If we implement my proposal and allow TLS-SRP port to be reachable on all network interfaces, then it will be possible for a user to use VPN to access node UI too. As these things are orthogonal, we can combine these approaches. It may prove useful sometimes, but not always:

• If I want to suspend share of traffic, I'd like to stop VPN service at all, leaving node running to re-enable it later. But after that I won't be able to connect to a node this way because VPN is disabled. In general, point of visiting admin UI is to troubleshoot something, but this way admin UI depends on node operation in first place. For this reason admin interface usually does not depend on service itself.
• Our NAT traversal does not enable universal access either because symmetric NAT can't connect to symmetric NAT or port restricted cone NAT and vice versa. At this moment there are 7131 proposals in our discovery and only 4353 are compatible with symmetric NAT consumer.

Authentication

If we use "friendly identities" for authorization of access to node UI, we will have to build following chain of trust: trusted identity -> session and wireguard connection -> IP address assigned to that wireguard session.

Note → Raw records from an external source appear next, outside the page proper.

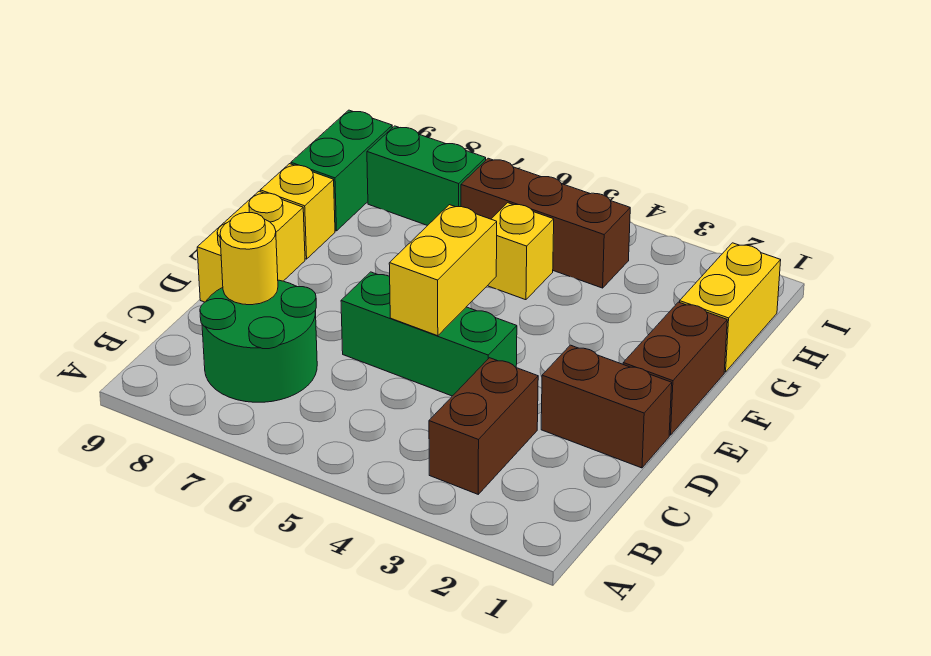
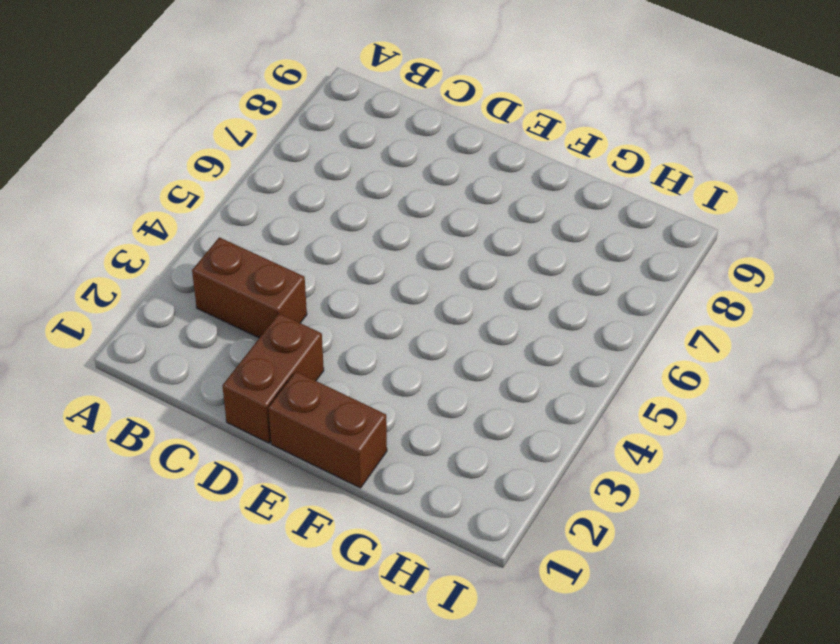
none -> green round brick B7:C8 level 1
none -> green brick D4:D6 level 1
none -> yellow brick D9:E9 level 1

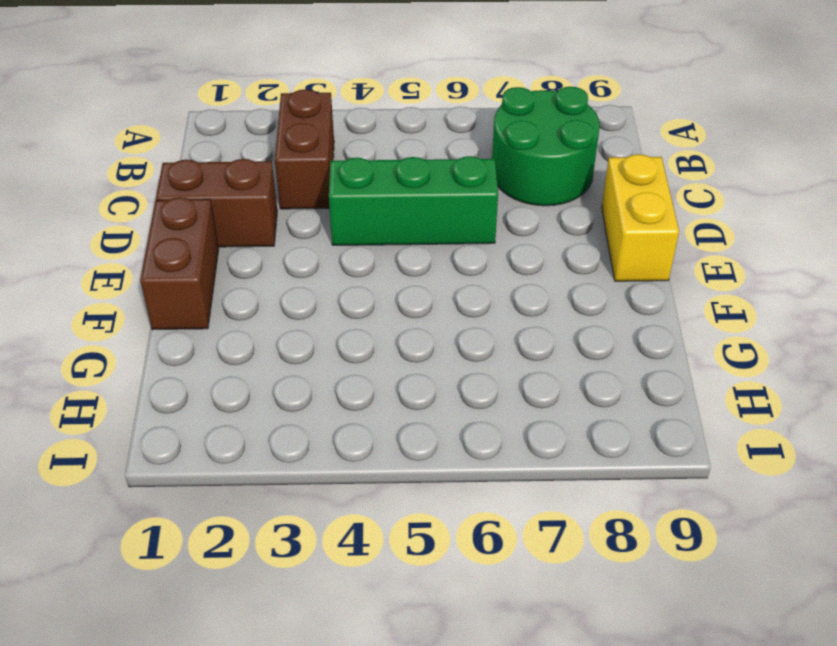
none -> yellow brick F9 level 1
none -> yellow brick G1:H1 level 1
none -> yellow brick G5 level 1

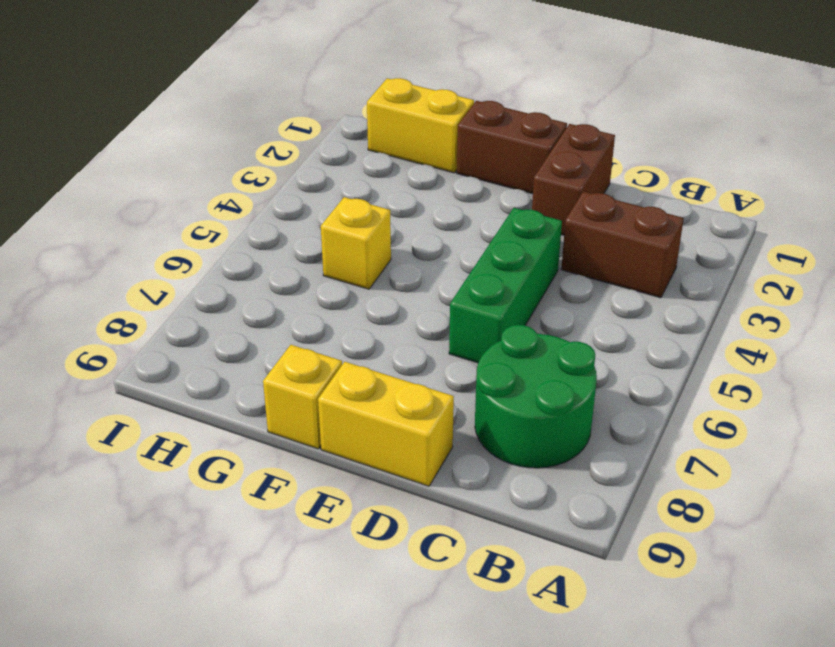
none -> green brick G9:H9 level 1
none -> brown brick H4:H6 level 1
none -> green brick H7:H8 level 1

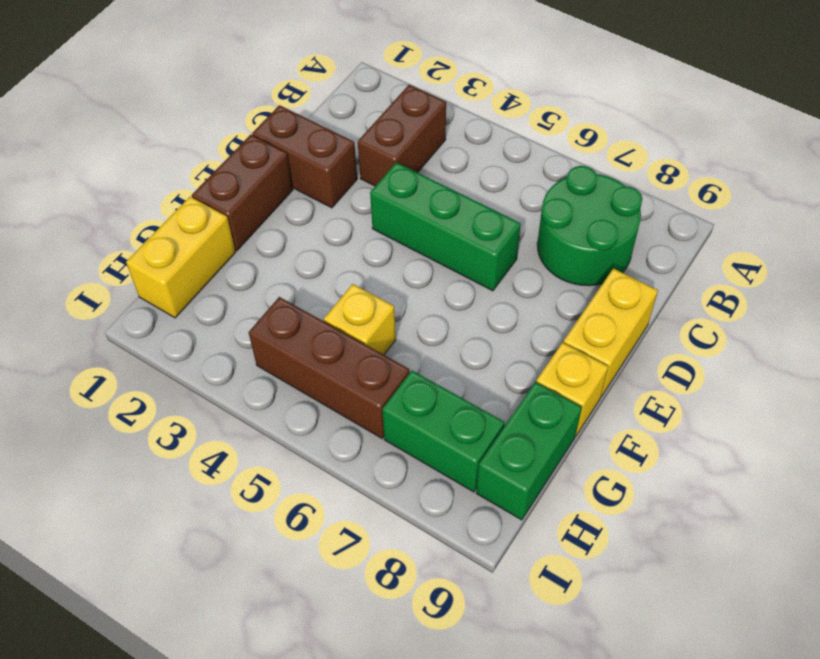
none -> yellow round brick C8 level 2
none -> yellow brick D5:E5 level 2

So, essentially it boils down to IP-based authorization because it's the only way for daemon to associate incoming request connection with trusted wireguard session.

We can improve such approach if in addition we will require something signed by friendly identity key. But that defies any benefits of such authentication because we could have secure key exchange with SRP in the first place, regardless of wireguard/IP tricks.